As expected, accounting will lie at the heart of plans to avoid another
crisis. The FSA proposed that all banks should put aside an ‘economic cycle
reserve’ for a rainy day which should appear on the balance sheet.
But Turner, in his review, also hinted that the sum should appear in the
profit and loss account. This is so bonuses can be calculated on figures that
have taken account of the reserve, ie. a smaller number. This, it is hoped,
would then create a counter-cyclical dynamic in bank financial statements and
offset much of the ‘irrational exuberance’ in the markets that has come to
preoccupy the regulator.
But it’s already clear that opposition to the P&L measure is that it
would actually make the accounts less transparent.

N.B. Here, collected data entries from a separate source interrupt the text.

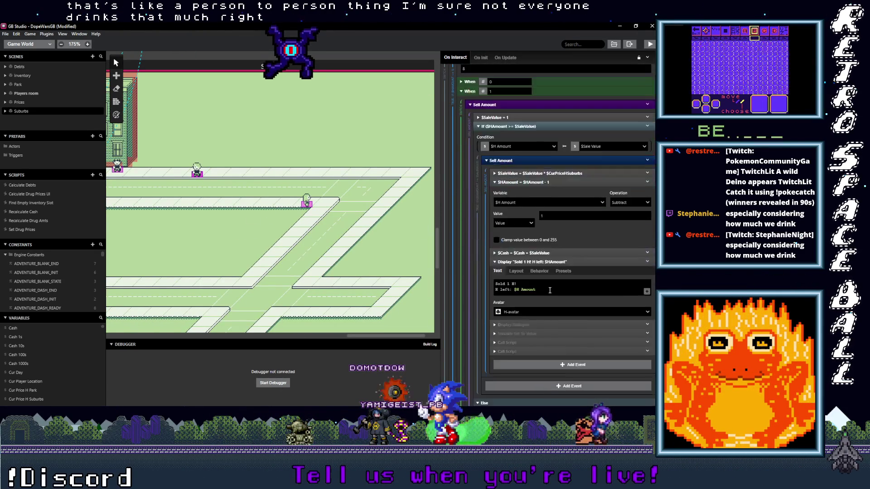
scroll(549, 290, "down", 10)
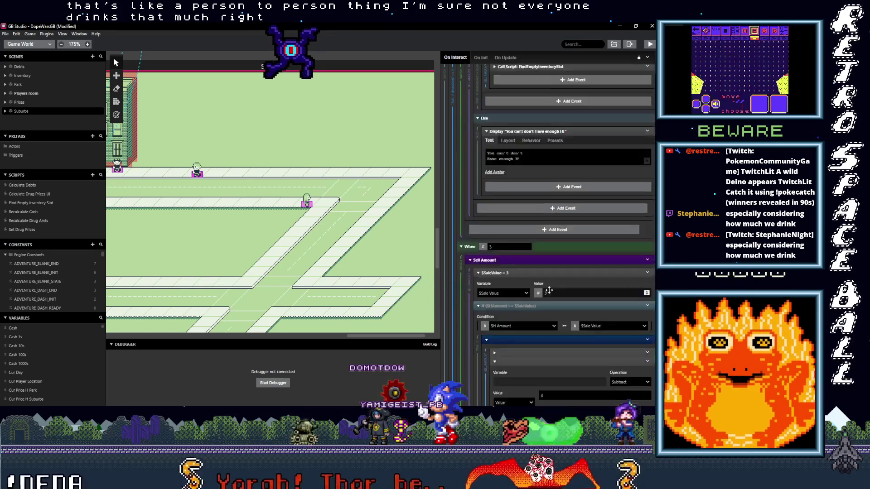
scroll(549, 290, "down", 10)
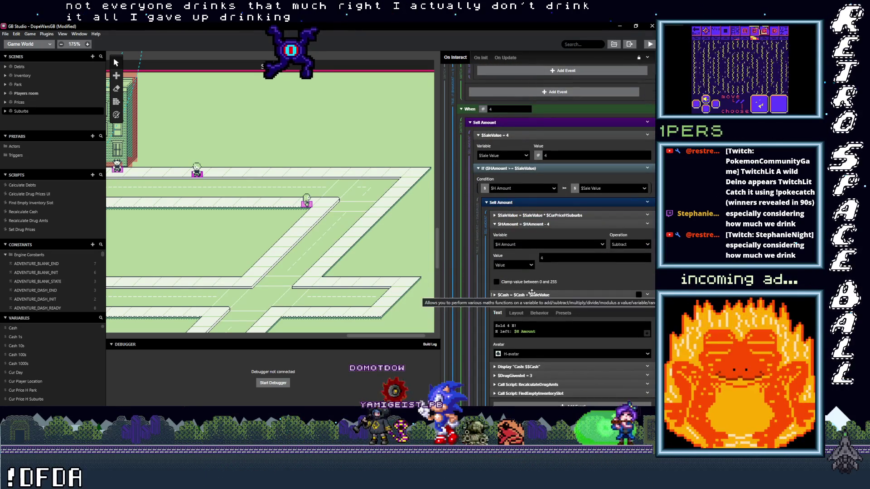
scroll(546, 306, "down", 5)
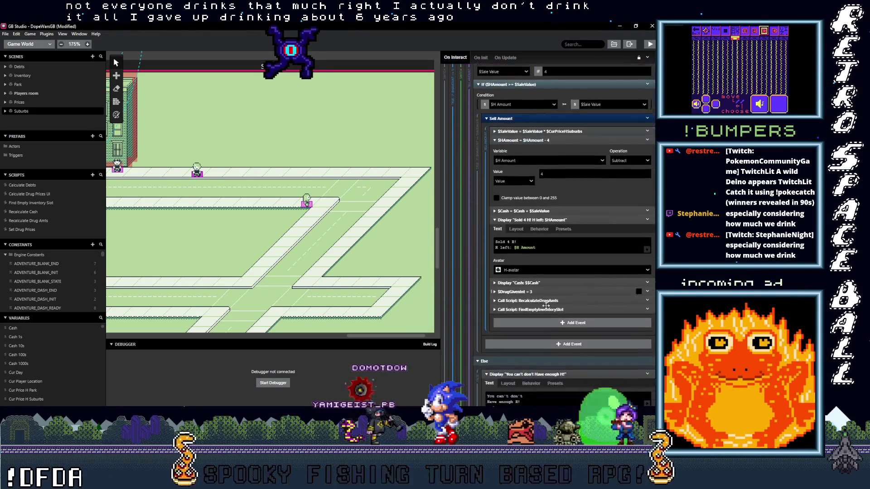
scroll(546, 305, "down", 3)
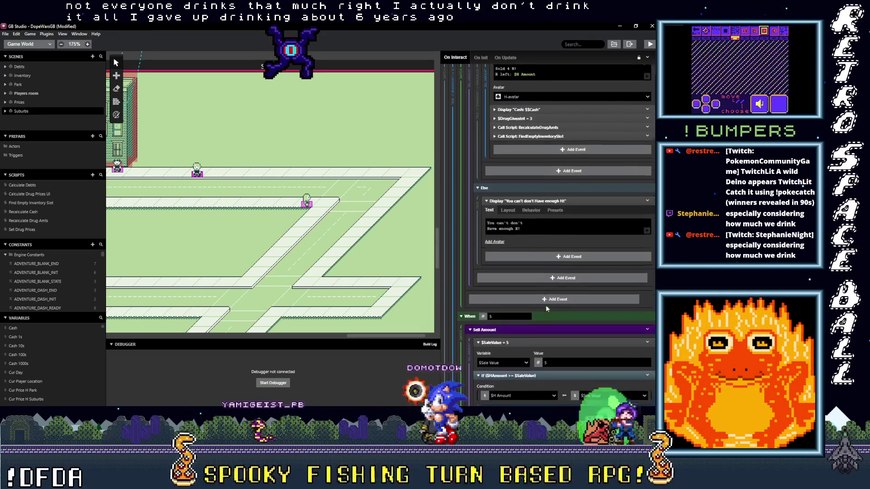
scroll(546, 305, "down", 4)
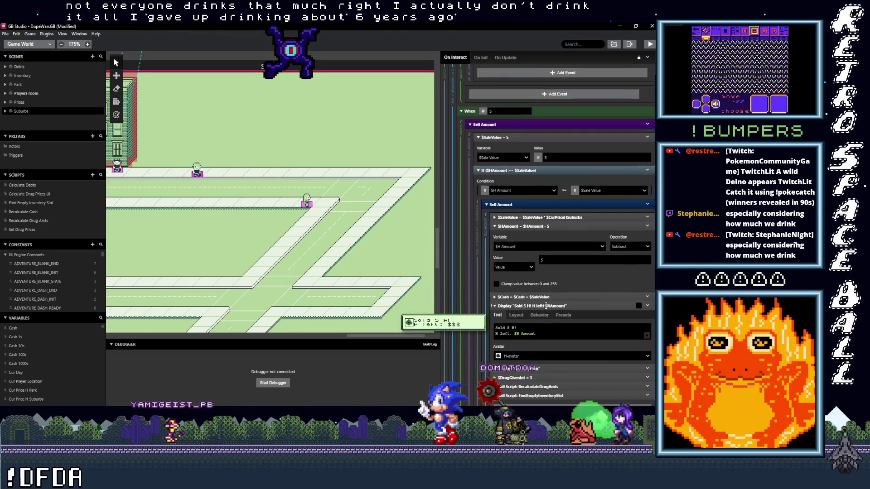
scroll(545, 305, "down", 9)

It’s also clear that the Turner report places responsibility for deciding
this issue in the lap of the International Accounting Standards Board, already
fighting on another front to defend the principle of fair value accounting
incidentally, Turner is no great fan, declaring fair value as good for investors
but bad for regulators.
He has a point though. Accounting for a reserve will need international
agreement. It would be folly to try to make this domestic policy only. This is
bound to create tension internationally, especially with the French. But the
debate must go further. It must encompass the attitude of investors that pushed
banks onwards despite knowing the risks. If their attitude does not change, it
doesn’t matter how the reserve appears in the accounts, they will discount it to
get the figures they want. This is a debate with a long way to go.